Le circuit du SDF commence, à son arrivée, par son orientation vers le bain où il sera doté de vêtements neufs, avant d’être pris en charge par les services de santé pour une visite médicale générale au niveau de la polyclinique du quartier (les personnes suspectées porteuses du virus sont orientées vers l’hôpital pour des investigations de dépistage), le coiffeur est la dernière étape avant d’entrer en confinement au niveau de la salle «Vie La Joie». Ils sont une vingtaine de SDF retenus en confinement après avoir rempli les conditions sanitaires. “A toute chose malheur est bon”, certains sans abris voient une bénédiction dans cette pandémie ! Jamais, ils n’avaient pensé vivre dans de telles conditions, dans une salle d’hôtel trois étoiles alors qu’ils végétaient dans la rue dans le froid, la boue et l’extrême dénuement. Abdenour Ziani insiste: “Le centre accueille des sujets sains, indemnes de toute pathologie ou de contamination au corona, c’est un centre de confinement et non un centre de soin ! Les SDF malades doivent être menés vers les polycliniques et les hôpitaux.” Il va de soi que toute association voulant confiner une personne dans ce centre citoyen devra d’abord passer par les services de santé publique.
Repas chauds pour les ouvriers et les artisans de passage
Une foisqu’il a accepté les conditions de confinement, le SDF est sous bonne garde, aucune sortie n’est autorisée. “Ce n’est pas un centre de transit, mais un centre de confinement”, insiste Abdenour Ziani le frère de Fahim, l’un des animateurs de l’association du quartier issue du Hirak ! Pour ceux et celles qui hésitent et qui préfèrent encore la rue, des repas chauds sont servis à l’extérieur suivant les règles d’hygiène sous la surveillance des services de la Protection civile .

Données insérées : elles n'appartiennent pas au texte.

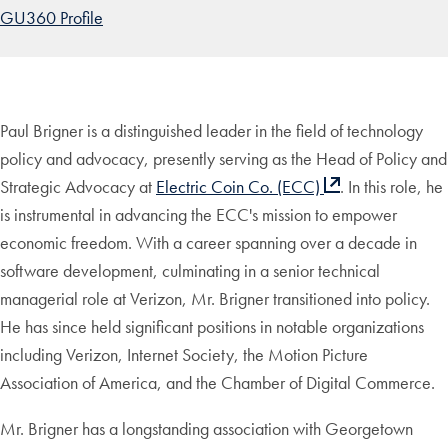
GU360 Profile
Paul Brigner is a distinguished leader in the field of technology
policy and advocacy, presently serving as the Head of Policy and
Strategic Advocacy at
Electric Coin Co. (ECC)
. In this role, he
is instrumental in advancing the ECC's mission to empower
economic freedom. With a career spanning over a decade in
software development, culminating in a senior technical
managerial role at Verizon, Mr. Brigner transitioned into policy.
He has since held significant positions in notable organizations
including Verizon, Internet Society, the Motion Picture
Association of America, and the Chamber of Digital Commerce.
Mr. Brigner has a longstanding association with Georgetown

Les restaurants et les cafés étant fermés, des travailleurs d’entreprises privées n’ayant pas de cantines, des petits artisans, des ouvriers à la journée, ne trouvent pas où manger à midi. La salle “Vie La Joie” offre en plein air plus de 200 repas chauds consistants par jour. Farid Hamouche, le chef-cuisinier, a établi une liste des besoins en produits alimentaires de base. Les bénévoles du “Comité-Solidarité-Unité-Dignité” ( CSUD) du quartier Ihadaden se chargent de la collecte, de l’acheminement et du tir des dons.
L’importance des dons en volume et en variété a fait penser les frères Ziani et les membres du CSUD à offrir aux familles nécessiteuses du quartier et alentour, des lots de denrées alimentaires non périssables. Les dons de citoyens affluent. La salle “Vie La Joie” est devenue une véritable entreprise humaniste où les conditions d’hygiène sont draconiennes suivant les consignes des médecins et des scientifiques avec la vigilance de la DAS et de la DSP. L’opération confinement des SDF n’est pas une abstraction. C’est une réalité concrète adossée à des valeurs universelles que nos ancêtres nous ont transmises concrètement. Le cœur y est, les mains s’y mettent. Ici , la solidarité n’est pas sélective.